TASK ITEM: Within the material below, how many lines carry the word "والوں"? State only the number.

____________________

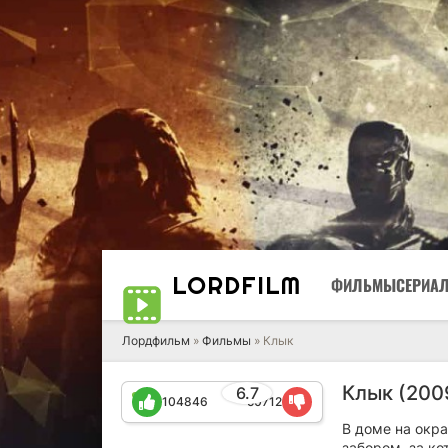
LORD
FILM
ФИЛЬМЫ
СЕРИА
Лордфильм
»
Фильмы
» Клык
Клык (200
6.7
104846
50712
В доме на окра
забором, за ко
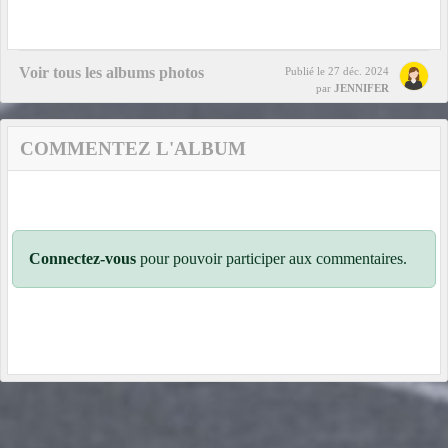
Voir tous les albums photos
Publié le
27 déc. 2024
par
JENNIFER
COMMENTEZ L'ALBUM
Connectez-vous
pour pouvoir participer aux commentaires.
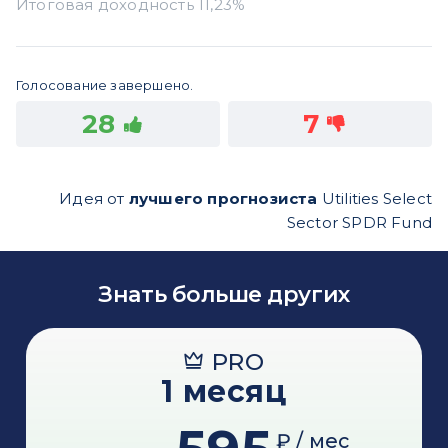
Голосование завершено.
28
7
Идея от
лучшего прогнозиста
Utilities Select
Sector SPDR Fund
Знать больше других
PRO
1 месяц
₽ / мес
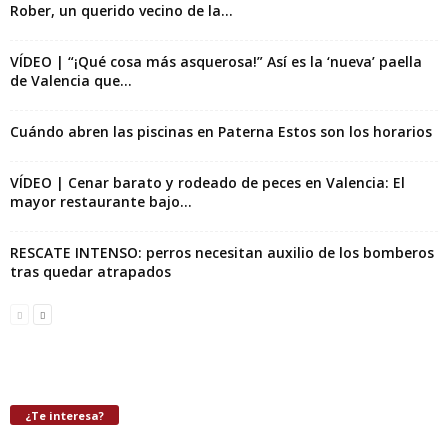
Rober, un querido vecino de la...
VÍDEO | “¡Qué cosa más asquerosa!” Así es la ‘nueva’ paella
de Valencia que...
Cuándo abren las piscinas en Paterna Estos son los horarios
VÍDEO | Cenar barato y rodeado de peces en Valencia: El
mayor restaurante bajo...
RESCATE INTENSO: perros necesitan auxilio de los bomberos
tras quedar atrapados
¿Te interesa?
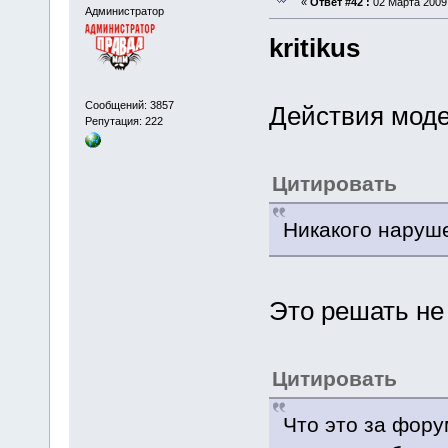
«
Ответ #42 :
02 Марта 2009,
Администратор
kritikus
Сообщений: 3857
Действия мод
Репутация: 222
Цитировать
Никакого наруше
Это решать не
Цитировать
Что это за фору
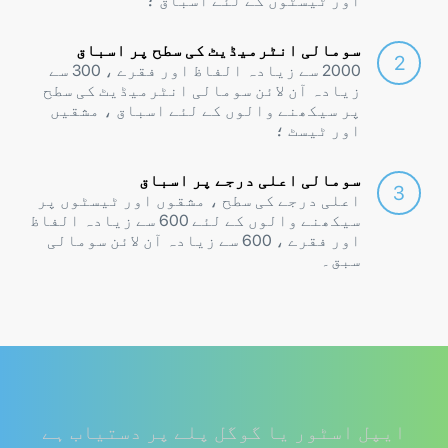
اور ٹیسٹوں کے لئے اسباق ؛
سومالی انٹرمیڈیٹ کی سطح پر اسباق
2000 سے زیادہ الفاظ اور فقرے ، 300 سے
زیادہ آن لائن سومالی انٹرمیڈیٹ کی سطح
پر سیکھنے والوں کے لئے اسباق ، مشقیں
اور ٹیسٹ ؛
سومالی اعلی درجے پر اسباق
اعلی درجے کی سطح ، مشقوں اور ٹیسٹوں پر
سیکھنے والوں کے لئے 600 سے زیادہ الفاظ
اور فقرے ، 600 سے زیادہ آن لائن سومالی
سبق۔
ایپل اسٹور یا گوگل پلے پر دستیاب ہے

____________________

YOUR RESPONSE: 2